Über 250 Verletzte bei Protesten in tunesischer Provinzstadt

In Tunesien sind bei Protesten gegen die Armut im Land am Mittwoch mindestens 265 Menschen verletzt worden. Einige seien bei Auseinandersetzungen mit der Polizei schwer verwundet worden, sagte ein Arzt eines Spitals in Siliana, einer Stadt in einer wirtschaftlich schwachen Region am Rande der Sahara.

Ein Panzer in Tunesien (Symbolbild) (Bild: sda)

In Tunesien sind bei Protesten gegen die Armut im Land am Mittwoch mindestens 265 Menschen verletzt worden. Einige seien bei Auseinandersetzungen mit der Polizei schwer verwundet worden, sagte ein Arzt eines Spitals in Siliana, einer Stadt in einer wirtschaftlich schwachen Region am Rande der Sahara.

Die meisten von ihnen hätten Verletzungen durch nicht scharfe Munition sowie Prellungen, Knochenbrüche und Schnittwunden erlitten. Augenzeugen berichteten, die Polizei habe in der Stadt Tränengas und Gummigeschosse gegen die Demonstranten eingesetzt, die Arbeit und Wirtschaftsprogramme verlangten.

Ein Korrespondent des Nachrichtensenders France 24 wurde nach eigenen Angaben ebenso wie ein tunesischer Kollege durch Schüsse von Polizisten verletzt. Rund 20 Demonstranten erlitten Verletzungen an den Augen und mussten in eine Spezialklinik in der Hauptstadt Tunis gebracht werden.

Rettungskräfte hatten Probleme, die grosse Zahl der Verletzten zu versorgen.

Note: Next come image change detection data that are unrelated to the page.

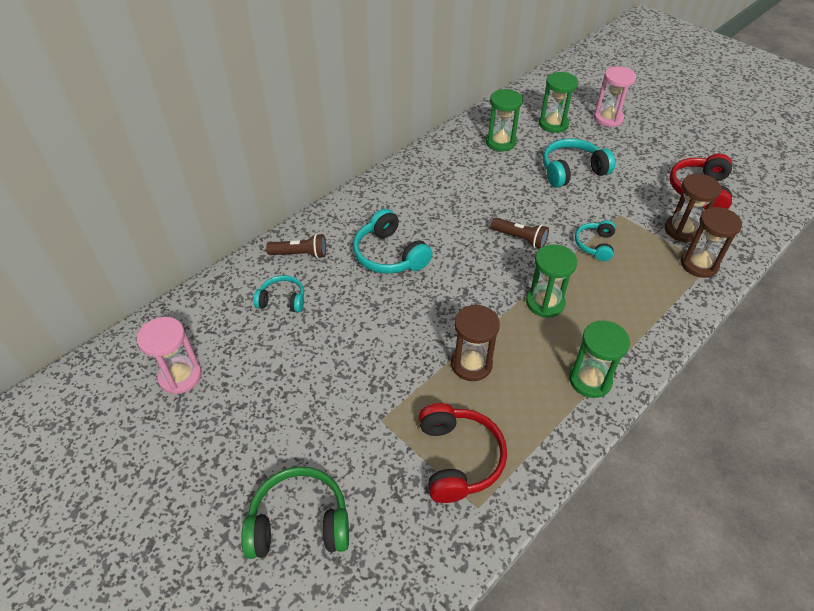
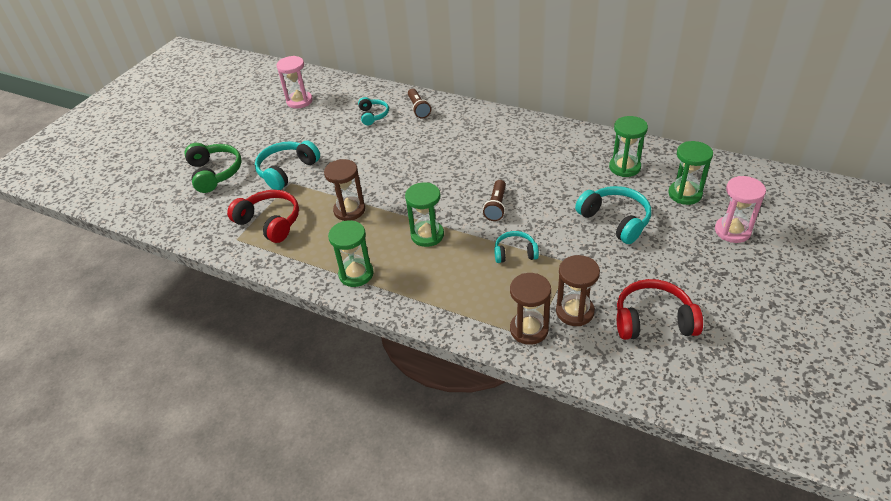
camera: 75 degrees right, 5 degrees down
turquoise headphones [353,209,432,274] -> turquoise headphones moved to [255,140,320,190]
red headphones [419,403,507,503] -> red headphones turned 120 degrees counterclockwise [227,190,299,243]

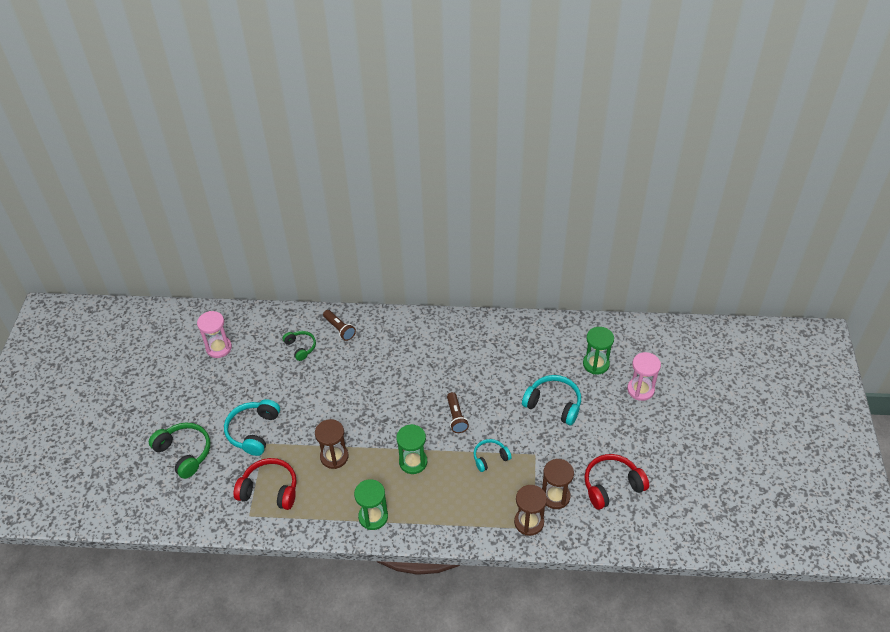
camera: 25 degrees left, 5 degrees up
turquoise headphones [358,97,389,125] -> green headphones [283,331,316,361]
green hourglass [609,116,648,177] -> none

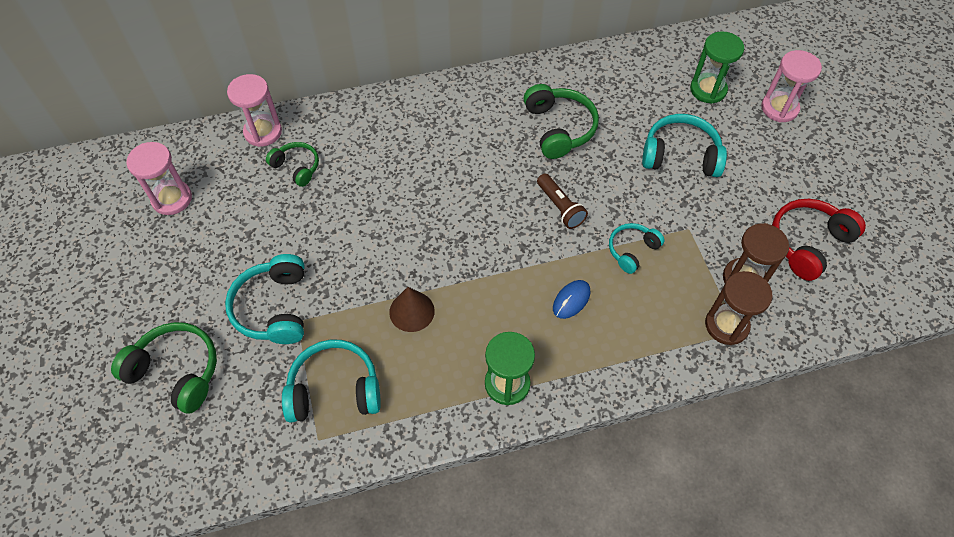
camera: 20 degrees left, 10 degrees up
red headphones [234,458,297,510] -> turquoise headphones [282,340,381,423]
brown hourglass [315,419,348,469] -> brown cone [389,287,435,332]
brown flashlight [323,310,356,341] -> none
green hourglass [396,424,427,474] -> none
none -> pink hourglass [227,74,282,147]
none -> green headphones [523,84,599,159]
none -> blue mouse [553,280,590,319]

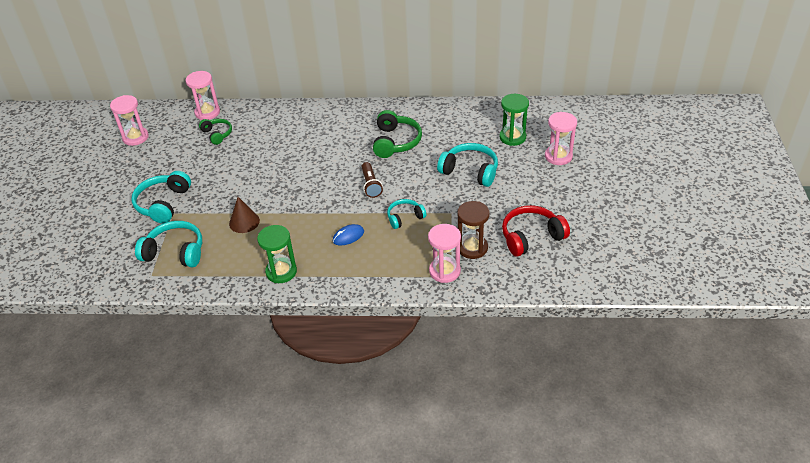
camera: 20 degrees right, 15 degrees down
green headphones [111,322,217,413] -> none
brown hourglass [705,271,773,345] -> pink hourglass [428,224,461,283]

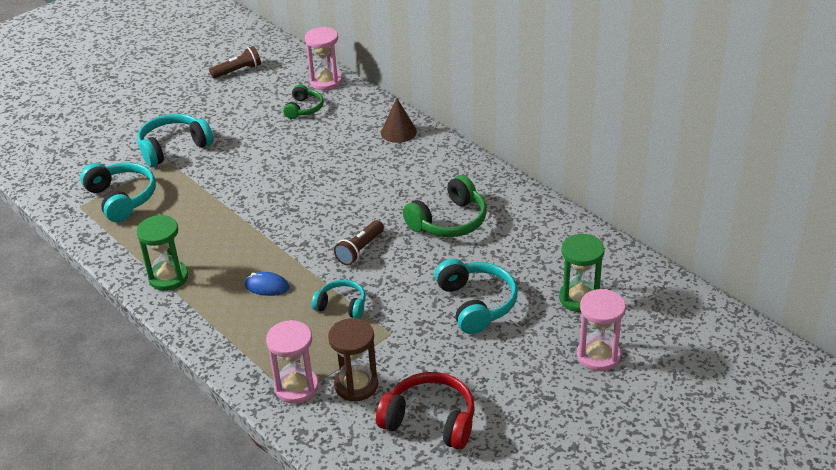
camera: 45 degrees right, 5 degrees down
pink hourglass [110,95,149,146] -> brown flashlight [209,46,261,79]
brown cone [229,197,260,233] -> brown cone moved to [381,98,417,143]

Angehörige von Opfern machten ihrer Wut Luft: „Wir werden die Stadt abbrennen“, rief der Vater eines Verletzten.

Ein Politiker der Republikanischen Partei in Siliana sagte, die Nationalgarde habe Panzer eingesetzt, um die Ordnung wiederherzustellen. Demonstranten hätten die Zugangswege zur Stadt blockiert und Autoreifen angezündet, berichtete das staatliche Fernsehen.

Neue Proteste angekündigt

Am Abend zog sich die Polizei weitgehend zurück, es herrschte eine angespannte Ruhe in der Stadt. Die Geschäfte waren geschlossen, die Strassensperren der Demonstranten machten viele Strassen unpassierbar.

Für (morgen) Donnerstag wurden weitere Demonstrationen angekündigt. Der Sprecher des Innenministeriums, Khaled Tarrouche, versicherte, wenn die Proteste am Donnerstag friedlich blieben, werde „die Polizei nicht einschreiten“. Im Falle eines Eingreifens gelte stets „das Prinzip, niemanden zu töten“.

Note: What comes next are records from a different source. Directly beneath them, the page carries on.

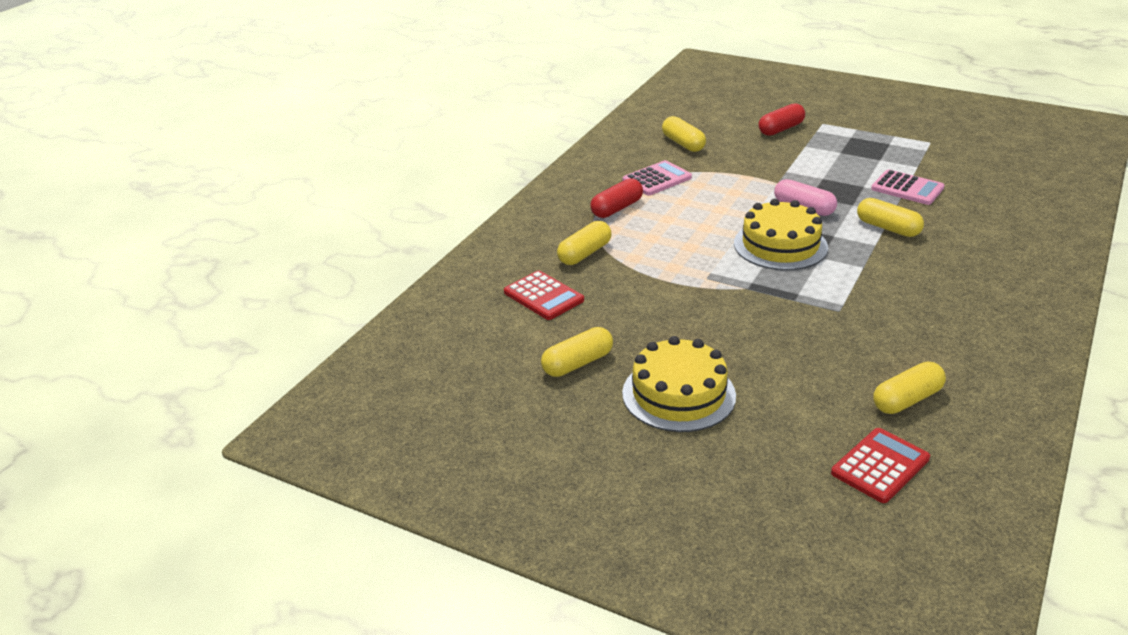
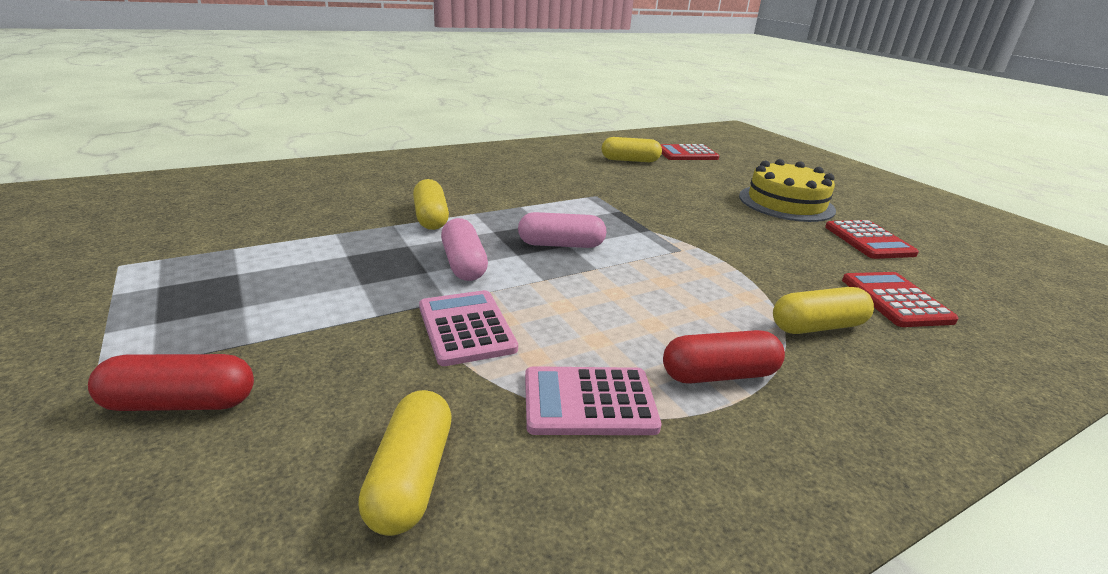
camera: 150 degrees left, 5 degrees down
yellow capsule [541,327,613,377] -> red calculator [825,220,919,259]
yellow cake [734,199,828,270] -> pink capsule [518,212,606,248]
pink calculator [871,169,945,205] -> pink calculator moved to [419,290,518,366]

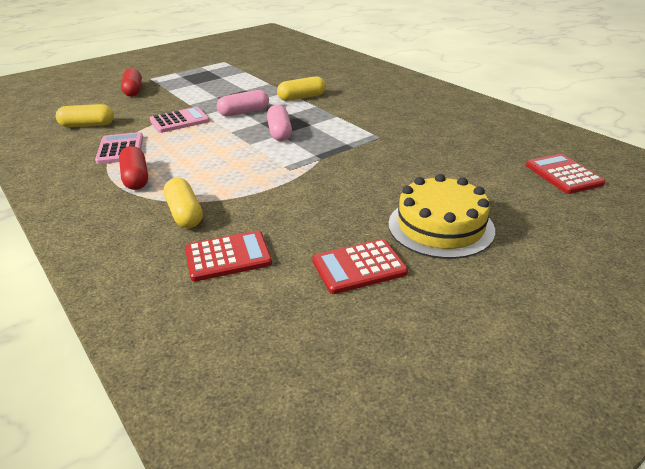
camera: 85 degrees right, 5 degrees up
yellow capsule [602,137,662,162] -> none

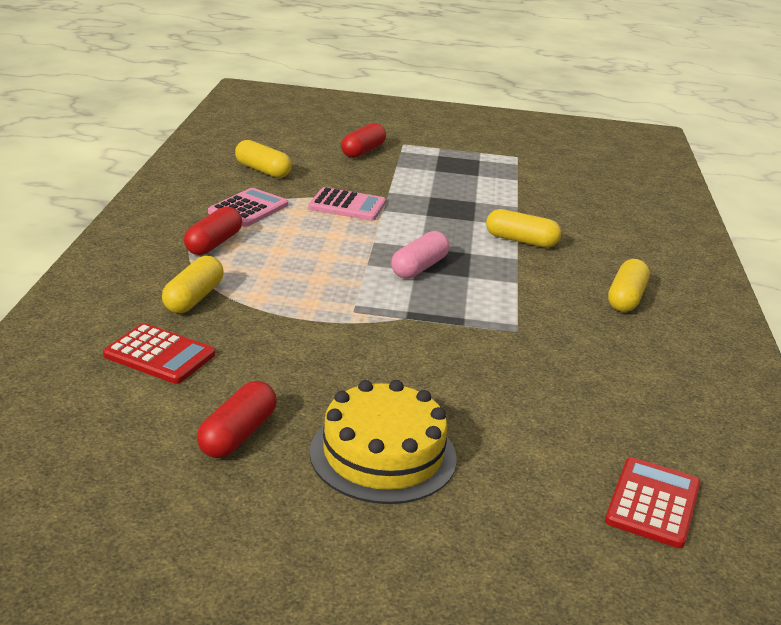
camera: 40 degrees right, 5 degrees down
pink capsule [217,90,269,116] -> none
red calculator [312,239,408,294] -> red capsule [197,381,277,458]
none -> yellow capsule [608,259,650,312]

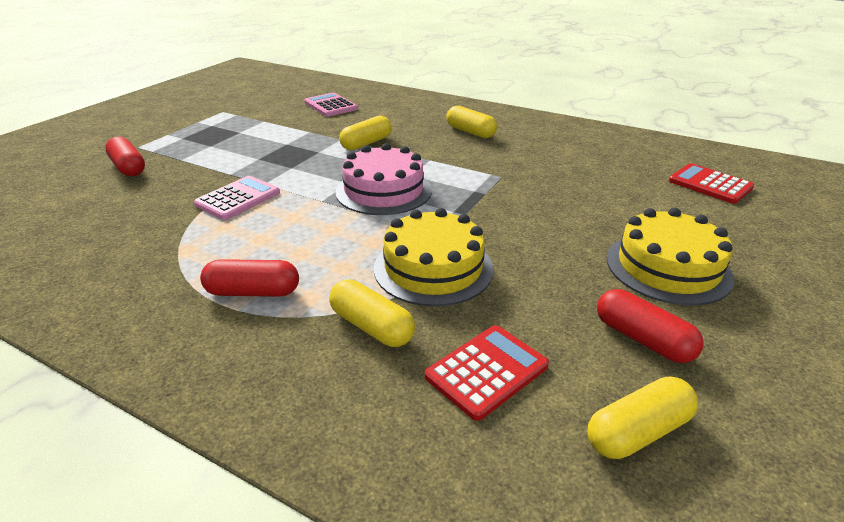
camera: 65 degrees left, 5 degrees up
red capsule [184,206,242,255] -> red capsule turned 45 degrees counterclockwise [200,259,299,297]
pink calculator [208,188,288,227] -> pink calculator moved to [304,93,358,117]
yellow capsule [235,140,292,178] -> yellow capsule moved to [587,377,698,459]
pink capsule [391,231,449,279] -> pink cake [335,143,432,215]
none -> yellow cake [374,208,493,306]

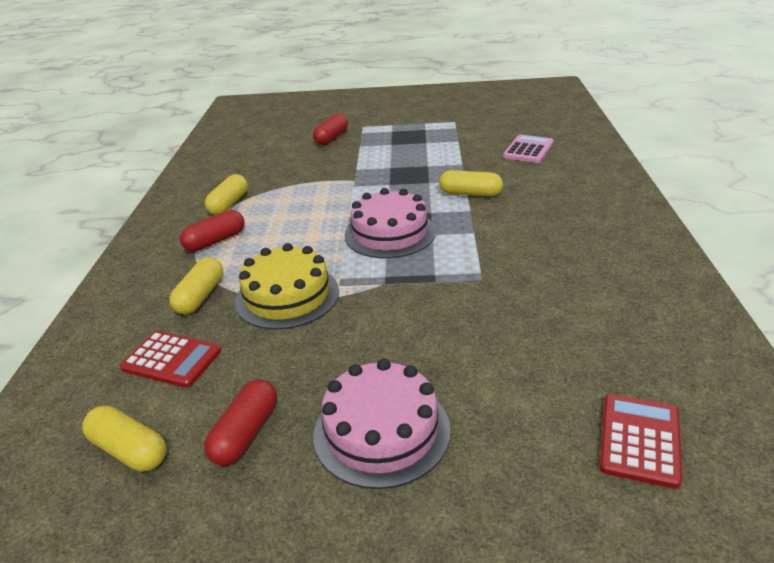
camera: 65 degrees right, 0 degrees up
pink calculator [194,176,280,220] -> none
red capsule [200,259,299,297] -> red capsule turned 75 degrees clockwise [180,210,245,252]
yellow capsule [446,106,497,138] -> yellow capsule moved to [205,174,248,215]
yellow cake [607,208,734,305] -> pink cake [313,359,450,489]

Weltbank gewährt Millionenkredit

Die Proteste richten sich unter anderem gegen schlechte Lebensbedingungen in der 120 Kilometer südwestlich der Hauptstadt Tunis gelegenen Provinzstadt. Die Demonstranten verlangen den Rücktritt des Gouverneurs, die Freilassung von Gefangenen, die seit April 2011 in Haft sind, sowie Wirtschafts- und Sozialhilfe für die abgelegene Stadt.

Das Land, in dem vor fast zwei Jahren die arabische Revolution ihren Ausgang nahm, wird derzeit von einer gewählten, von Islamisten dominierten Regierung geführt. Diese bemüht sich, die Wirtschaft Tunesiens nach dem drastischen Rückgang des Handels mit der Euro-Zone wiederzubeleben.

Am Dienstagabend hatte die Weltbank Tunesien einen Kredit von 500 Millionen Dollar zur Unterstützung seiner Wirtschaftsreformen gewährt. Der Schritt „sende ein klares Signal“ im Bemühen, den Übergang zur Demokratie in dem nordafrikanischen Land zu fördern, teilte die Weltbank mit.